Psychoanalytic theories are, typically, means of spatialising our psychic world. To comprehend oneself, one needs to know the psyche’s topography, to know how to navigate it by creating a map out of it. And then one needs to learn how to get lost in it.

In psychoanalysis one learns how to become competent map reader who knows how to go astray. One needs the freedom to lose one’s way, to lose oneself in one’s thoughts and speech. And this is not easy. In order to do this, one must enter a labyrinthine process, in which each significant psychic object and relationship figures as an entrance to the maze and as a means of finding one’s way out of it.

V

Psychoanalytic translations are attempts at preserving psychic objects by scaling them down into tiny pieces which thus lose their heaviness and grandiosity but maintain their autonomy and totality. This renders them both meaningless and extremely meaningful, useless and incredibly useful, portable amulets that one could carry inside the maze.

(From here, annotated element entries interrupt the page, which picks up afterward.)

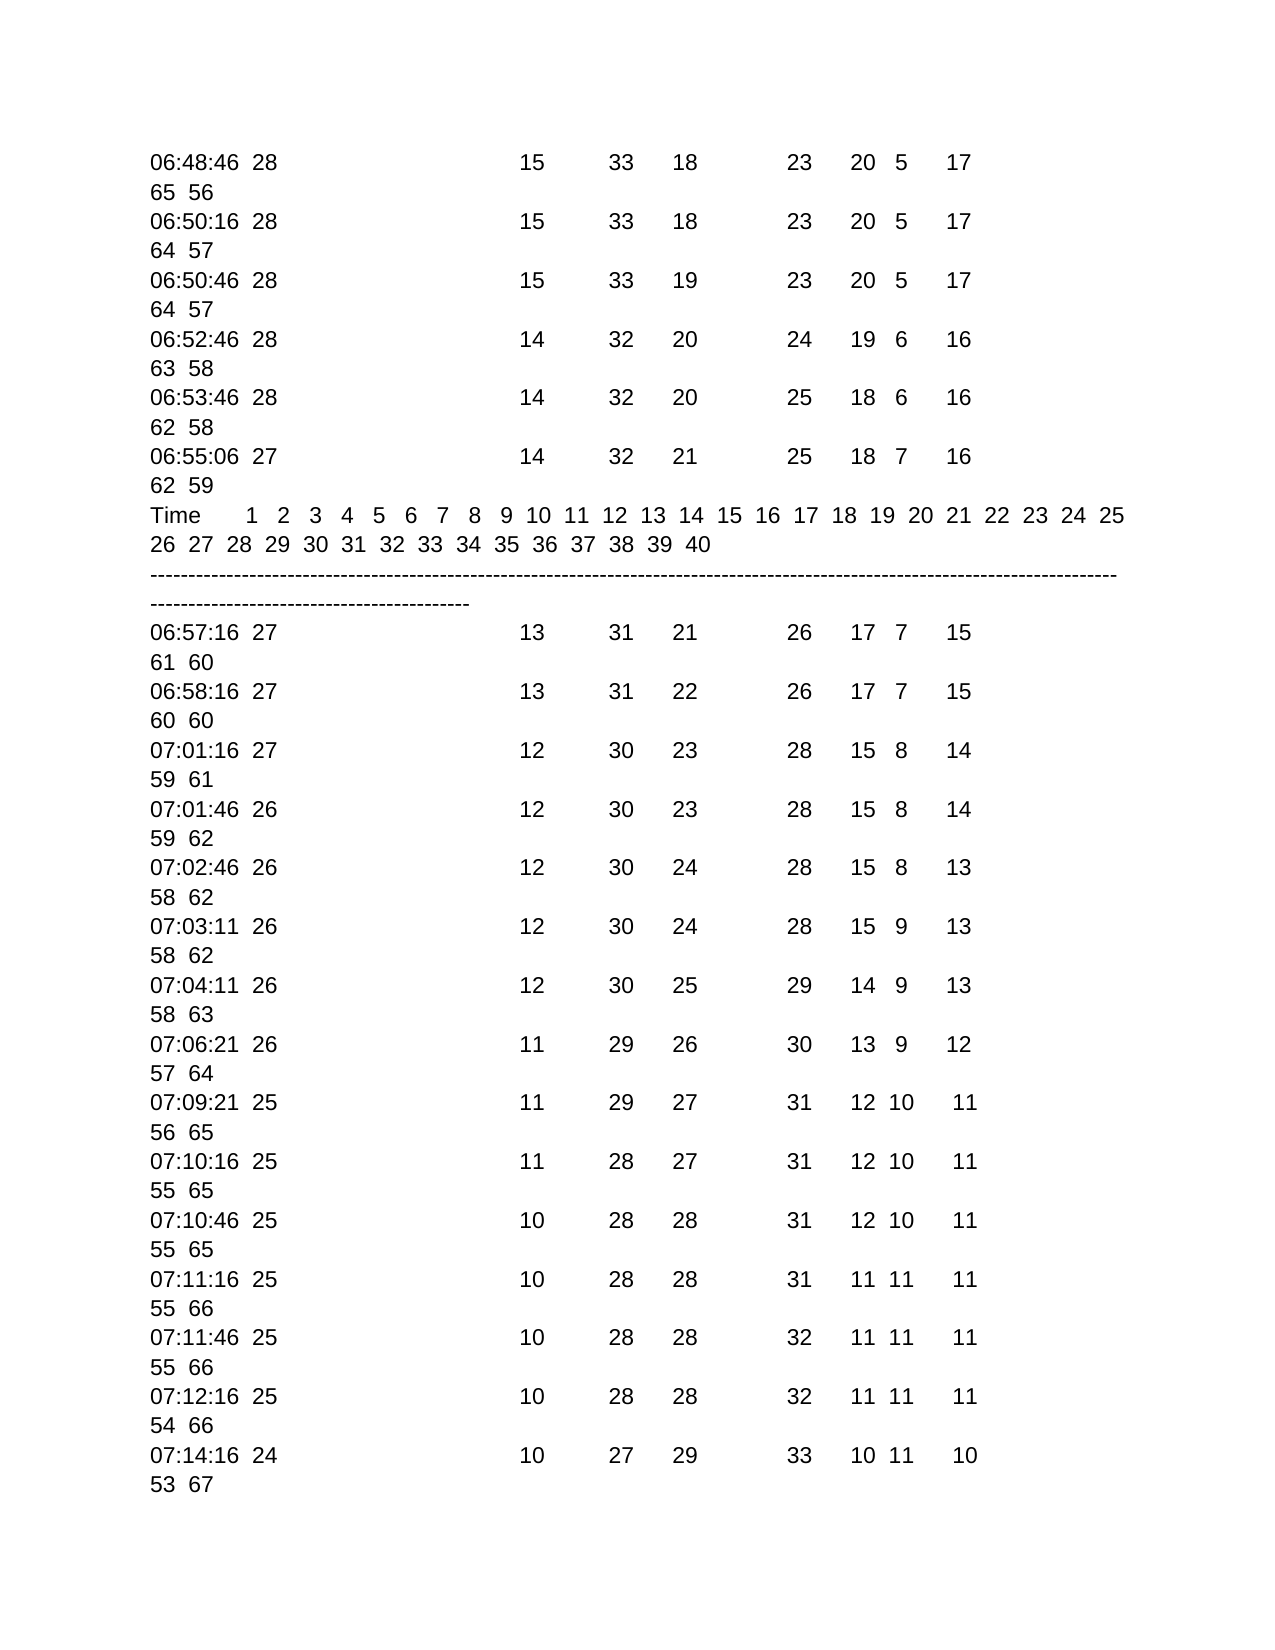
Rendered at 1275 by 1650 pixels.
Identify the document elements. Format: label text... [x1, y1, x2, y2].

text 07:01:46 26 12 30 23 28 15 8 14 59 62 [150, 796, 1125, 851]
text 07:11:16 25 10 28 28 31 11 11 11 55 66 [150, 1266, 1125, 1321]
text 07:11:46 25 10 28 28 32 11 11 11 55 66 [150, 1325, 1125, 1380]
text 06:55:06 27 14 32 21 25 18 7 16 62 59 [150, 444, 1125, 499]
text 07:04:11 26 12 30 25 29 14 9 13 58 63 [150, 972, 1125, 1027]
text 07:14:16 24 10 27 29 33 10 11 10 53 67 [150, 1442, 1125, 1497]
text 07:02:46 26 12 30 24 28 15 8 13 58 62 [150, 855, 1125, 910]
text 06:58:16 27 13 31 22 26 17 7 15 60 60 [150, 679, 1125, 734]
text 06:52:46 28 14 32 20 24 19 6 16 63 58 [150, 326, 1125, 381]
text 06:50:16 28 15 33 18 23 20 5 17 64 57 [150, 209, 1125, 264]
text Time 1 2 3 4 5 6 7 8 9 10 11 12 13 14 15 16 17 18 19 20 21 22 23 24 25 26 27 28 29 30 31 32 33 34 35 36 37 38 39 40 [150, 502, 1125, 557]
text 07:06:21 26 11 29 26 30 13 9 12 57 64 [150, 1031, 1125, 1086]
text 07:03:11 26 12 30 24 28 15 9 13 58 62 [150, 914, 1125, 969]
text 07:09:21 25 11 29 27 31 12 10 11 56 65 [150, 1090, 1125, 1145]
text 07:01:16 27 12 30 23 28 15 8 14 59 61 [150, 737, 1125, 792]
text 06:57:16 27 13 31 21 26 17 7 15 61 60 [150, 620, 1125, 675]
text 07:10:46 25 10 28 28 31 12 10 11 55 65 [150, 1207, 1125, 1262]
text 07:10:16 25 11 28 27 31 12 10 11 55 65 [150, 1149, 1125, 1204]
text ------------------------------------------------------------------------------------------------------------------------------------------------------------------------- [150, 561, 1125, 616]
text 06:50:46 28 15 33 19 23 20 5 17 64 57 [150, 267, 1125, 322]
text 06:48:46 28 15 33 18 23 20 5 17 65 56 [150, 150, 1125, 205]
text 07:12:16 25 10 28 28 32 11 11 11 54 66 [150, 1384, 1125, 1439]
text 06:53:46 28 14 32 20 25 18 6 16 62 58 [150, 385, 1125, 440]
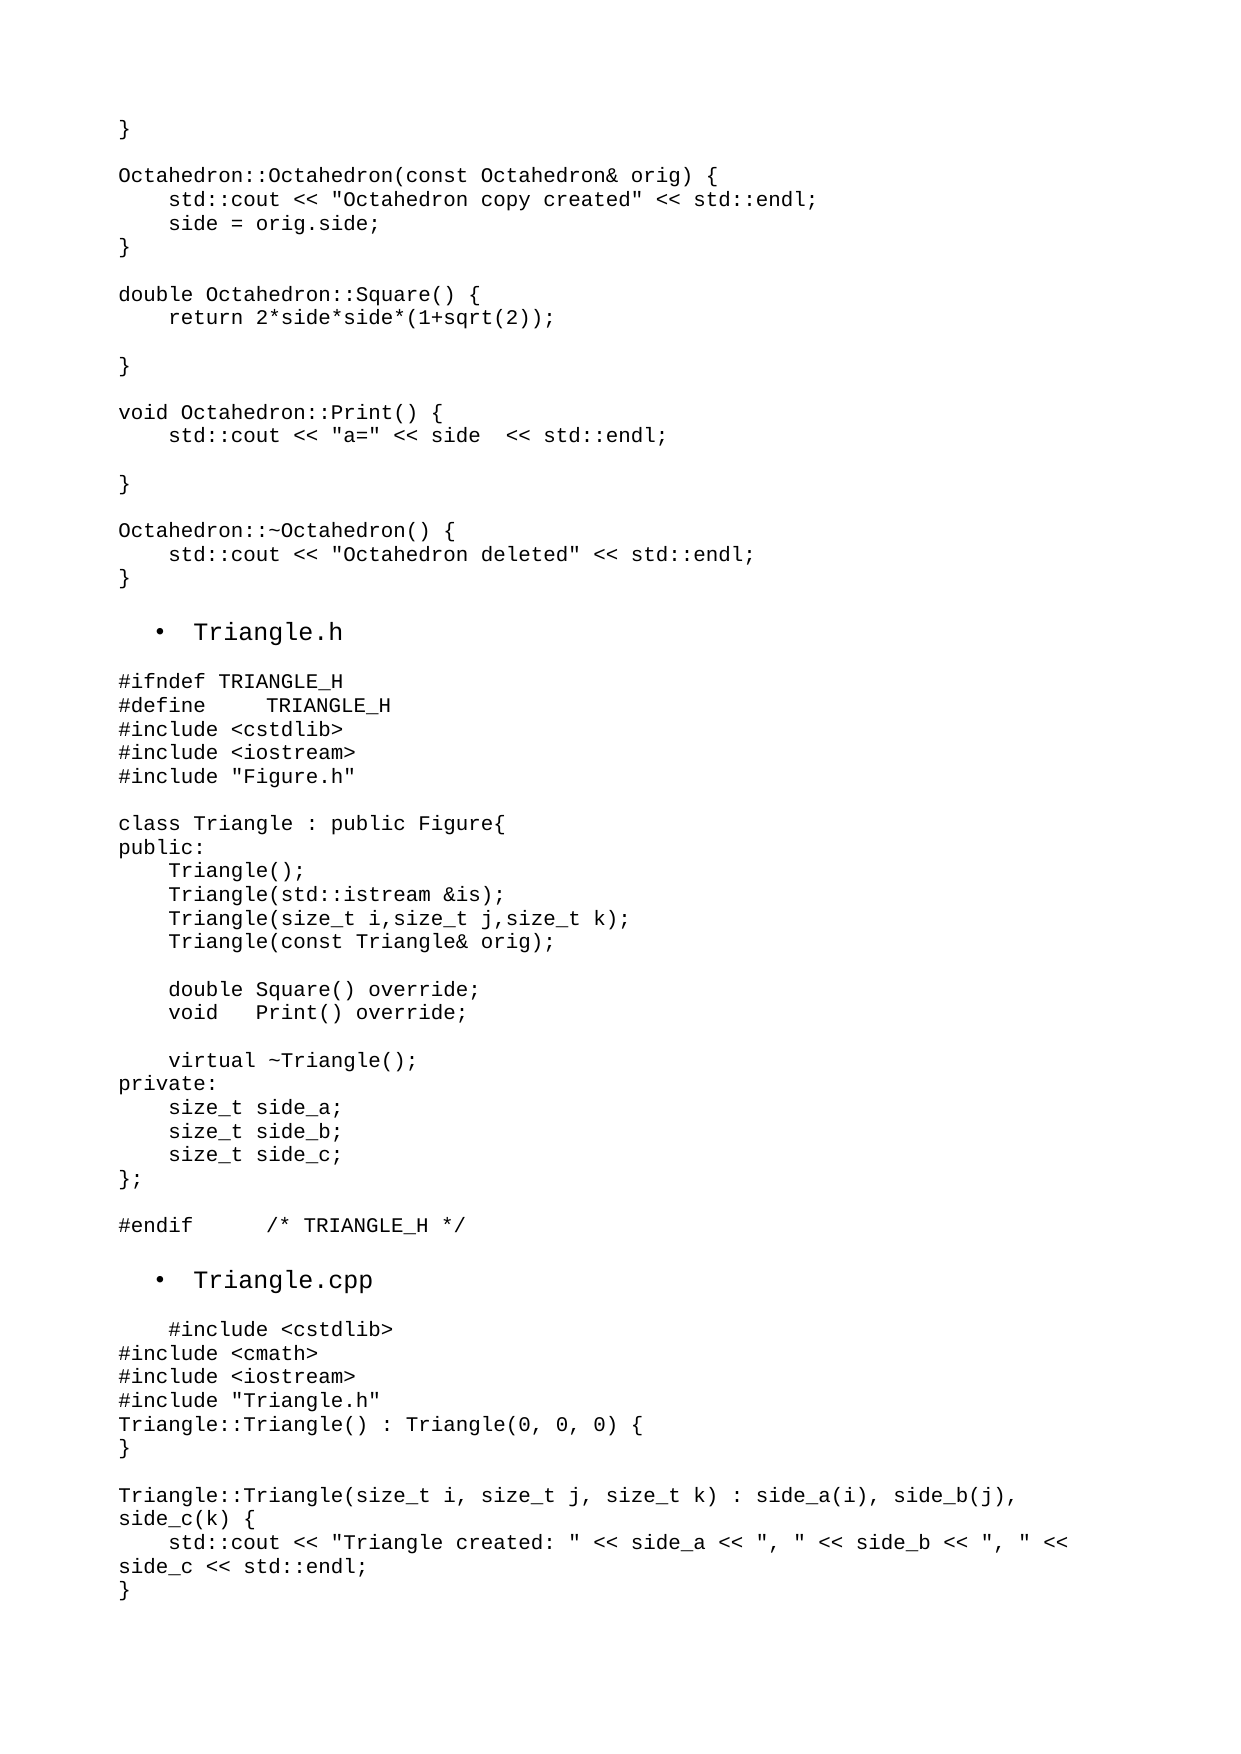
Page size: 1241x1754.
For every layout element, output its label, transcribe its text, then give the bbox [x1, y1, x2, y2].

text #include <cmath> [118, 1343, 1122, 1366]
text void Print() override; [118, 1002, 1122, 1026]
text #include <cstdlib> [118, 1319, 1122, 1343]
list Triangle.cpp [156, 1267, 1122, 1296]
text }; [118, 1168, 1122, 1192]
text } [118, 473, 1122, 496]
text Triangle(); [118, 861, 1122, 884]
text Triangle(size_t i,size_t j,size_t k); [118, 908, 1122, 931]
text } [118, 567, 1122, 591]
text #endif /* TRIANGLE_H */ [118, 1215, 1122, 1239]
text std::cout << "a=" << side << std::endl; [118, 426, 1122, 449]
text size_t side_c; [118, 1144, 1122, 1168]
text #include <iostream> [118, 1366, 1122, 1390]
text void Octahedron::Print() { [118, 402, 1122, 426]
text } [118, 118, 1122, 142]
text #include "Figure.h" [118, 766, 1122, 789]
text std::cout << "Triangle created: " << side_a << ", " << side_b << ", " << side_c << std::endl; [118, 1532, 1122, 1579]
text #include <iostream> [118, 742, 1122, 766]
text Octahedron::Octahedron(const Octahedron& orig) { [118, 165, 1122, 189]
text side = orig.side; [118, 213, 1122, 236]
text } [118, 236, 1122, 260]
text double Square() override; [118, 979, 1122, 1002]
text private: [118, 1073, 1122, 1097]
text double Octahedron::Square() { [118, 284, 1122, 307]
list Triangle.h [156, 619, 1122, 648]
text public: [118, 837, 1122, 861]
text } [118, 1579, 1122, 1603]
text virtual ~Triangle(); [118, 1050, 1122, 1073]
text std::cout << "Octahedron copy created" << std::endl; [118, 189, 1122, 213]
text } [118, 1437, 1122, 1461]
text } [118, 354, 1122, 378]
text size_t side_a; [118, 1097, 1122, 1121]
text std::cout << "Octahedron deleted" << std::endl; [118, 544, 1122, 567]
text Triangle(const Triangle& orig); [118, 931, 1122, 955]
text #include <cstdlib> [118, 719, 1122, 742]
text #ifndef TRIANGLE_H [118, 671, 1122, 695]
text Triangle::Triangle(size_t i, size_t j, size_t k) : side_a(i), side_b(j), side_c(k) { [118, 1485, 1122, 1532]
text Triangle::Triangle() : Triangle(0, 0, 0) { [118, 1414, 1122, 1437]
text class Triangle : public Figure{ [118, 813, 1122, 837]
text Octahedron::~Octahedron() { [118, 520, 1122, 544]
text size_t side_b; [118, 1121, 1122, 1144]
text return 2*side*side*(1+sqrt(2)); [118, 307, 1122, 331]
text Triangle(std::istream &is); [118, 884, 1122, 908]
text #include "Triangle.h" [118, 1390, 1122, 1414]
text #define TRIANGLE_H [118, 695, 1122, 719]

Due to this function, the propensity of psychoanalysis is to set itself against interpretation/translation whenever it is obvious. This is because it recognises the importance of either the process whereby one removes symbolism out of some psychic objects and attaches it to others, where nobody can detect its existence (displacement), or the process whereby one uses multiple symbolisms for a single object or a single symbolism for multiple objects (condensation).